INSTRUCTIONS FOR THE TASK: Take the material below and reproduce, word for word, only the lines from the line with "[188,412,205,425] in ->" through the line with "[98,1158,198,1178] Wordpress ->".

*** GIVEN INFORMATION

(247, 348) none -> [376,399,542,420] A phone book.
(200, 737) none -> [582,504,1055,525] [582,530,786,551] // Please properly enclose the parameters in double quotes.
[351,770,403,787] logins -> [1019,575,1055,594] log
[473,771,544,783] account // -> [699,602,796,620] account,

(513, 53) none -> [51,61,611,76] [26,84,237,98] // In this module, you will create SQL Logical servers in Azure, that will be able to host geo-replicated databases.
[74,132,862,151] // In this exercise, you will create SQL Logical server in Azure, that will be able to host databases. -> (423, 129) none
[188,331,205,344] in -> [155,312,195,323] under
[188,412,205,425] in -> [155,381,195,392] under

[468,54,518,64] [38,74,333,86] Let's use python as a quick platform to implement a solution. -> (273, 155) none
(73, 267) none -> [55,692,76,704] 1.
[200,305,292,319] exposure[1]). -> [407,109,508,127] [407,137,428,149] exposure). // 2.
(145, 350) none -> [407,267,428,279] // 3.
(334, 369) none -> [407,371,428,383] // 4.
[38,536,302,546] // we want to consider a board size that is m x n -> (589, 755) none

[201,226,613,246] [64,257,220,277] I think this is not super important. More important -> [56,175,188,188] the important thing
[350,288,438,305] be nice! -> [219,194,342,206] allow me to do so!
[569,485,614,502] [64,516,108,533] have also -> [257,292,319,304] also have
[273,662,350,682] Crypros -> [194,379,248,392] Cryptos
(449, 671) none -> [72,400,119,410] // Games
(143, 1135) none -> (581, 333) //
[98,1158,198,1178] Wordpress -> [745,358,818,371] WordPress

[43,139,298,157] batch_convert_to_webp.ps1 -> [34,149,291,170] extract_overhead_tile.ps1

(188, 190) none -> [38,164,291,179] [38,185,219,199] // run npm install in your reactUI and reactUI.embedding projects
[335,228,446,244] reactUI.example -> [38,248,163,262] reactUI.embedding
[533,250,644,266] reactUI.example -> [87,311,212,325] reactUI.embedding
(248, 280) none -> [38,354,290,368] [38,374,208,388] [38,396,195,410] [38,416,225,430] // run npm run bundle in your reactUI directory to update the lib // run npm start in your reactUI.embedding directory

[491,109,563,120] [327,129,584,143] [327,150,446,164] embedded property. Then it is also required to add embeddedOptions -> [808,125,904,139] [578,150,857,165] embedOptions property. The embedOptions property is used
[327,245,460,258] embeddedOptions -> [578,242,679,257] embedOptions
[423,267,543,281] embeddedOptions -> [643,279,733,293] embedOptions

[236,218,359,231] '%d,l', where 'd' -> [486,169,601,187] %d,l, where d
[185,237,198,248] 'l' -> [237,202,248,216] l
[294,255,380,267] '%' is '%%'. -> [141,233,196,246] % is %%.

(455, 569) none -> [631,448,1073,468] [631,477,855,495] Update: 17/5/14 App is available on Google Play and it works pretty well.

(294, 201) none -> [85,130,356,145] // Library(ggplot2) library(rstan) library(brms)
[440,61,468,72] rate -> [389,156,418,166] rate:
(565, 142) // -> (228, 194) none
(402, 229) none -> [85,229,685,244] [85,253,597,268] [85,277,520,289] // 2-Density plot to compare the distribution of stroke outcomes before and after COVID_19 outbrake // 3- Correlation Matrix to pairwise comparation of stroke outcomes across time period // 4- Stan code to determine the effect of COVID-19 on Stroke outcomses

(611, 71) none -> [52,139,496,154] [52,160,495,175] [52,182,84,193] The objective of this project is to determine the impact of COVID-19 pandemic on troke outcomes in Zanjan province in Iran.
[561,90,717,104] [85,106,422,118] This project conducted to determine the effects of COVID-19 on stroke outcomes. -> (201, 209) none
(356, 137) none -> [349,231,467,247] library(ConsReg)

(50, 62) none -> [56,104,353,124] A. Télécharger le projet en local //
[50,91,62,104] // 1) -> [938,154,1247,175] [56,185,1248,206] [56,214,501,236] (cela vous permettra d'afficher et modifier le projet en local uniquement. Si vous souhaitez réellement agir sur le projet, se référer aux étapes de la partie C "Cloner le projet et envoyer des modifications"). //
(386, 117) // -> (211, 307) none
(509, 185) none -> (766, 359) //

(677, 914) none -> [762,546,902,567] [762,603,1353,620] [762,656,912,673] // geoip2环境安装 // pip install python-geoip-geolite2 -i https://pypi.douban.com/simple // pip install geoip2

******

SOLUTION:
[188,412,205,425] in -> [155,381,195,392] under

[468,54,518,64] [38,74,333,86] Let's use python as a quick platform to implement a solution. -> (273, 155) none
(73, 267) none -> [55,692,76,704] 1.
[200,305,292,319] exposure[1]). -> [407,109,508,127] [407,137,428,149] exposure). // 2.
(145, 350) none -> [407,267,428,279] // 3.
(334, 369) none -> [407,371,428,383] // 4.
[38,536,302,546] // we want to consider a board size that is m x n -> (589, 755) none

[201,226,613,246] [64,257,220,277] I think this is not super important. More important -> [56,175,188,188] the important thing
[350,288,438,305] be nice! -> [219,194,342,206] allow me to do so!
[569,485,614,502] [64,516,108,533] have also -> [257,292,319,304] also have
[273,662,350,682] Crypros -> [194,379,248,392] Cryptos
(449, 671) none -> [72,400,119,410] // Games
(143, 1135) none -> (581, 333) //
[98,1158,198,1178] Wordpress -> [745,358,818,371] WordPress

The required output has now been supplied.